How many are your works, Lord!  In wisdom you made them all;  the earth is full of your creatures.  There is the sea, vast and spacious, teeming with creatures beyond number— living things both large and small.
  There the ships go to and fro,  and Leviathan, which you formed to frolic there.  All creatures look to you
 to give them their food at the proper time. When you give it to them,  they gather it up; when you open your hand,  they are satisfied with good things.

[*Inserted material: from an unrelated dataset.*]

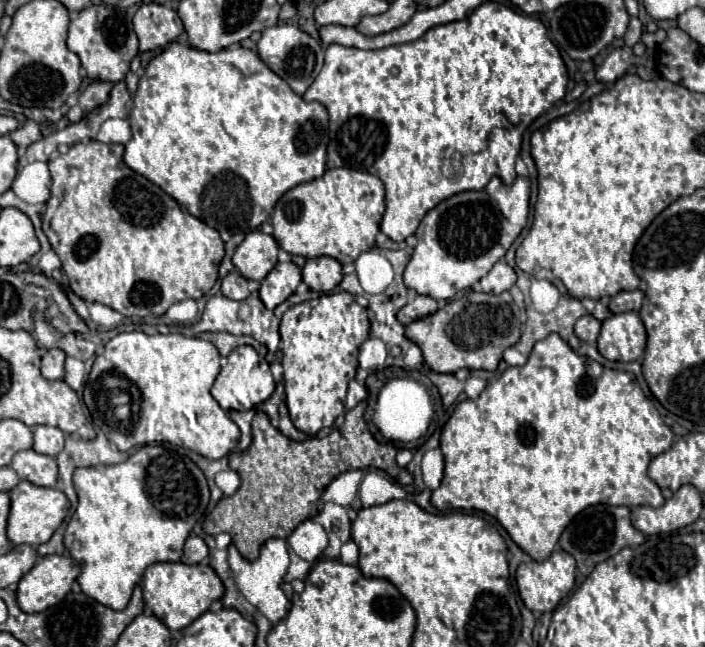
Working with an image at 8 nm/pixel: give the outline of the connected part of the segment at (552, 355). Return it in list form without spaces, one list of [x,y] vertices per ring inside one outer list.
[[[551,333],[535,343],[523,367],[509,367],[497,381],[487,383],[477,399],[465,399],[455,407],[441,431],[445,477],[433,491],[431,503],[441,511],[477,509],[493,515],[525,553],[543,561],[555,549],[569,521],[585,507],[597,503],[663,505],[665,499],[649,479],[647,467],[671,443],[671,427],[665,425],[631,373],[607,369],[583,357],[557,333]]]

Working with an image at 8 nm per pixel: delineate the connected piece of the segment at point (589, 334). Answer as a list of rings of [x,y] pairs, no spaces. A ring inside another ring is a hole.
[[[583,315],[575,323],[575,335],[585,343],[595,343],[601,331],[601,321],[597,321],[593,315]]]

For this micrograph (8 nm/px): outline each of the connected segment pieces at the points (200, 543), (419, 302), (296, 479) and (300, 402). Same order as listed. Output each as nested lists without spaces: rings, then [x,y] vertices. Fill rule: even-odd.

Our Wednesday morning Bible study just finished reading The Book of Joy by Archbishop Desmond Tutu and the Dalai Lama, and our Micah book group just finished reading Braiding Sweetgrass by Robin Wall Kimmerer.  Interestingly, both books had a similar thread throughout-Gratitude. Gratitude is defined in The Book of Joy as, “the recognition of all that holds us in the web of life and all that has made it possible to have the life that we have and the moment we are experiencing...It allows us to shift our perspective.” We have all heard it said that every day is a gift and that we should be grateful.  I believe this, and I’m sure that you do too, but I think it’s more than just saying, “I am grateful to be alive, God. Thank you for this day.” That’s a start. When we are consciously aware of the many gifts we are given we are able to live a more joyful life. When we are grateful we are more inclined to be passionate and compassionate, and to reciprocate the gifts of generosity bestowed upon us.  In Braiding Sweetgrass, we are called to see our connection to the generosity of the earth and all living things, to be grateful for all that we have been given, and to take notice of if or how we reciprocate those gifts.  I invite you each day to make a list of three things that you are grateful for. After you write them down, think about ways to show your gratitude, and look for the connections between yourself and the many gifts for which you are grateful.  Everything is interconnected and interdependent. As it is said in The Book of Joy, it is “a journey of Ubuntu.” I’m grateful to be on this journey with each of you.